_Task prompt_.
Copy out the entries exactly, and wherever a picture appears, leave it out.
==== Data section ====
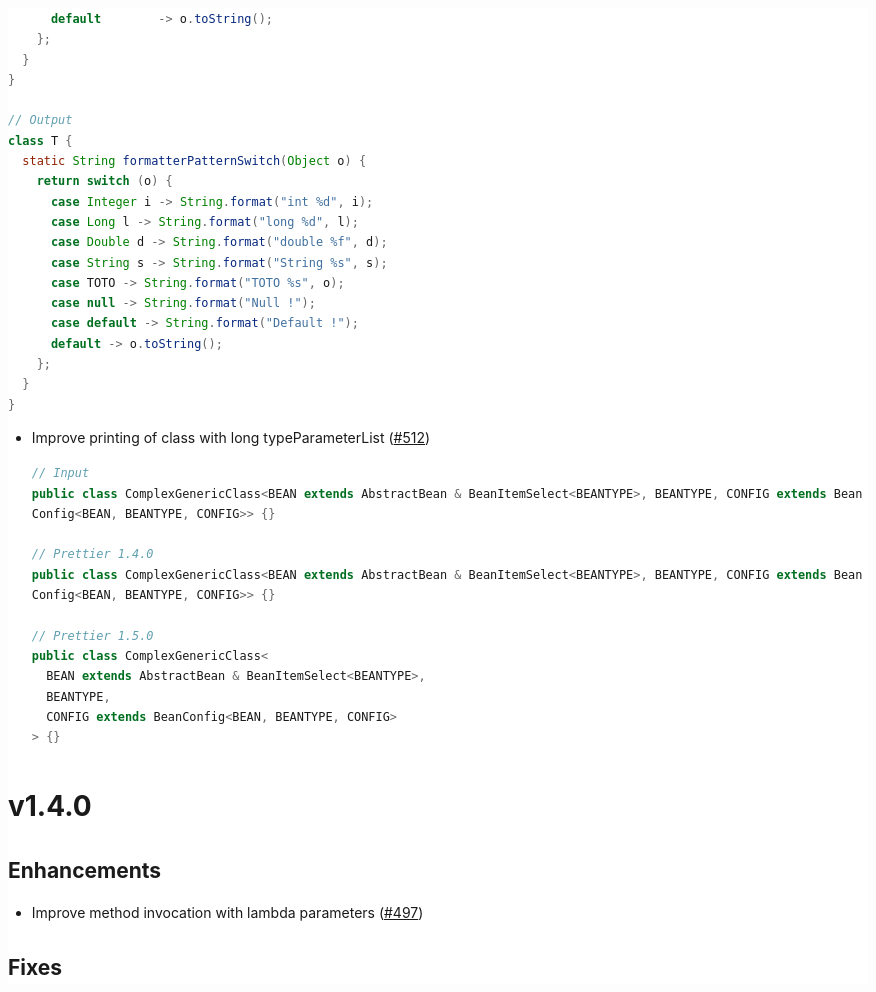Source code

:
   ```java
        default        -> o.toString();
      };
    }
  }

  // Output
  class T {
    static String formatterPatternSwitch(Object o) {
      return switch (o) {
        case Integer i -> String.format("int %d", i);
        case Long l -> String.format("long %d", l);
        case Double d -> String.format("double %f", d);
        case String s -> String.format("String %s", s);
        case TOTO -> String.format("TOTO %s", o);
        case null -> String.format("Null !");
        case default -> String.format("Default !");
        default -> o.toString();
      };
    }
  }
  ```
- Improve printing of class with long typeParameterList ([#512](https://github.com/jhipster/prettier-java/pull/512))
  ```java
  // Input
  public class ComplexGenericClass<BEAN extends AbstractBean & BeanItemSelect<BEANTYPE>, BEANTYPE, CONFIG extends BeanConfig<BEAN, BEANTYPE, CONFIG>> {}

  // Prettier 1.4.0
  public class ComplexGenericClass<BEAN extends AbstractBean & BeanItemSelect<BEANTYPE>, BEANTYPE, CONFIG extends BeanConfig<BEAN, BEANTYPE, CONFIG>> {}

  // Prettier 1.5.0
  public class ComplexGenericClass<
    BEAN extends AbstractBean & BeanItemSelect<BEANTYPE>,
    BEANTYPE,
    CONFIG extends BeanConfig<BEAN, BEANTYPE, CONFIG>
  > {}
  ```

# v1.4.0

## Enhancements

- Improve method invocation with lambda parameters ([#497](https://github.com/jhipster/prettier-java/pull/497))

## Fixes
====
_Worked solution_.
Source code

:
   ```java
        default        -> o.toString();
      };
    }
  }

  // Output
  class T {
    static String formatterPatternSwitch(Object o) {
      return switch (o) {
        case Integer i -> String.format("int %d", i);
        case Long l -> String.format("long %d", l);
        case Double d -> String.format("double %f", d);
        case String s -> String.format("String %s", s);
        case TOTO -> String.format("TOTO %s", o);
        case null -> String.format("Null !");
        case default -> String.format("Default !");
        default -> o.toString();
      };
    }
  }
  ```
- Improve printing of class with long typeParameterList ([#512](https://github.com/jhipster/prettier-java/pull/512))
  ```java
  // Input
  public class ComplexGenericClass<BEAN extends AbstractBean & BeanItemSelect<BEANTYPE>, BEANTYPE, CONFIG extends BeanConfig<BEAN, BEANTYPE, CONFIG>> {}

  // Prettier 1.4.0
  public class ComplexGenericClass<BEAN extends AbstractBean & BeanItemSelect<BEANTYPE>, BEANTYPE, CONFIG extends BeanConfig<BEAN, BEANTYPE, CONFIG>> {}

  // Prettier 1.5.0
  public class ComplexGenericClass<
    BEAN extends AbstractBean & BeanItemSelect<BEANTYPE>,
    BEANTYPE,
    CONFIG extends BeanConfig<BEAN, BEANTYPE, CONFIG>
  > {}
  ```

# v1.4.0

## Enhancements

- Improve method invocation with lambda parameters ([#497](https://github.com/jhipster/prettier-java/pull/497))

## Fixes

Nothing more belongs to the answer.